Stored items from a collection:
::::::::
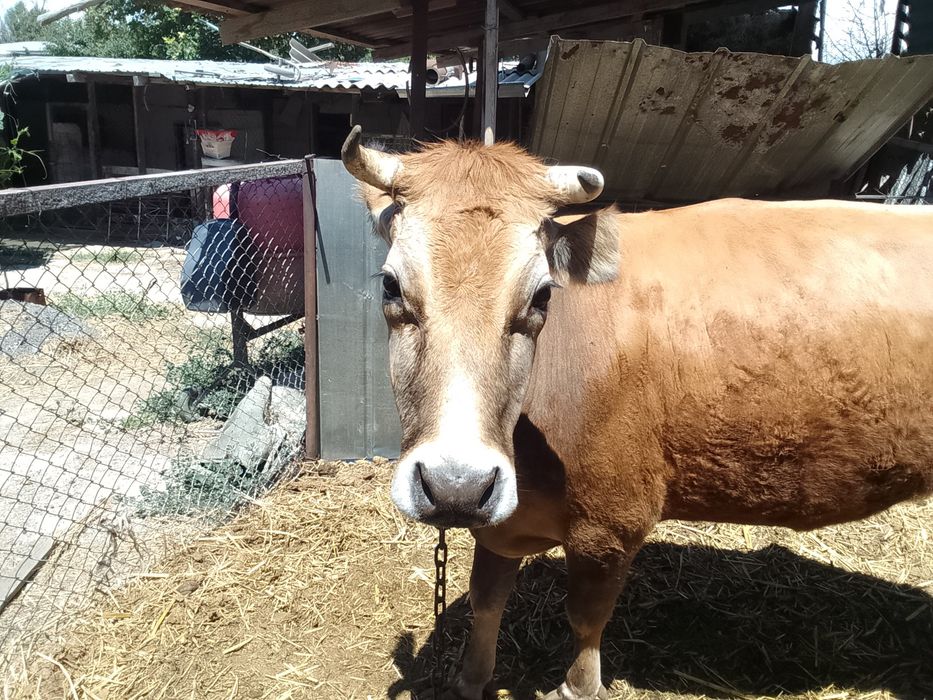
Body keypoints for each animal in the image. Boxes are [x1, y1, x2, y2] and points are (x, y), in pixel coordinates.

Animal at [340, 125, 933, 700]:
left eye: (542, 296)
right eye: (391, 284)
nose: (455, 486)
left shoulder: (613, 523)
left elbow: (585, 619)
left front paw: (576, 687)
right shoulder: (503, 519)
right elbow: (487, 600)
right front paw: (470, 681)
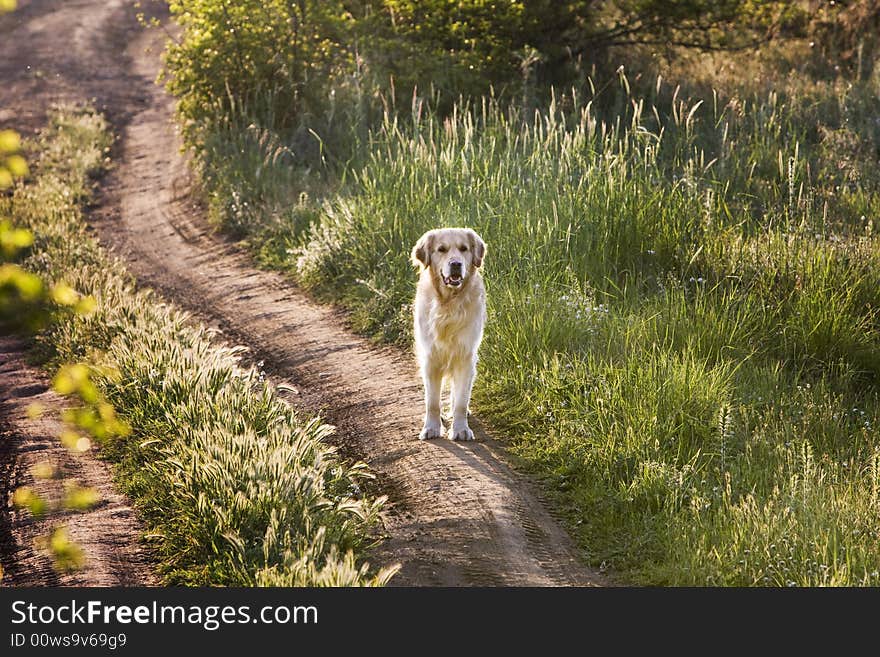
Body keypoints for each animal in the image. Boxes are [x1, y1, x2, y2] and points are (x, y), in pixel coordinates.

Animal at [412, 227, 488, 440]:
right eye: (441, 249)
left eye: (463, 249)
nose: (456, 264)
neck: (448, 305)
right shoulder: (430, 358)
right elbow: (432, 402)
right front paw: (431, 427)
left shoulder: (466, 356)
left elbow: (461, 401)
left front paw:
::::::::
With the pictures removed, copy the data above word for word.

• **Response box**:
Body keypoints for each animal in the image. Boxes are [x1, y1, x2, y2] and points are (x, y), in pixel coordinates.

Animal at [340, 125, 933, 700]:
left eye: (542, 296)
right eye: (391, 284)
nose: (455, 486)
left shoulder: (613, 523)
left elbow: (585, 619)
left front paw: (576, 687)
right shoulder: (503, 519)
right elbow: (487, 600)
right front paw: (470, 681)
Body keypoints for each animal in the image. Boxes are [x1, y1, x2, y2] and points are (x, y), in pixel coordinates.

Animal at [412, 227, 488, 440]:
right eye: (441, 249)
left eye: (463, 249)
nose: (456, 264)
neck: (448, 305)
right shoulder: (430, 358)
right elbow: (432, 402)
right front paw: (431, 427)
left shoulder: (466, 356)
left elbow: (461, 401)
left front paw:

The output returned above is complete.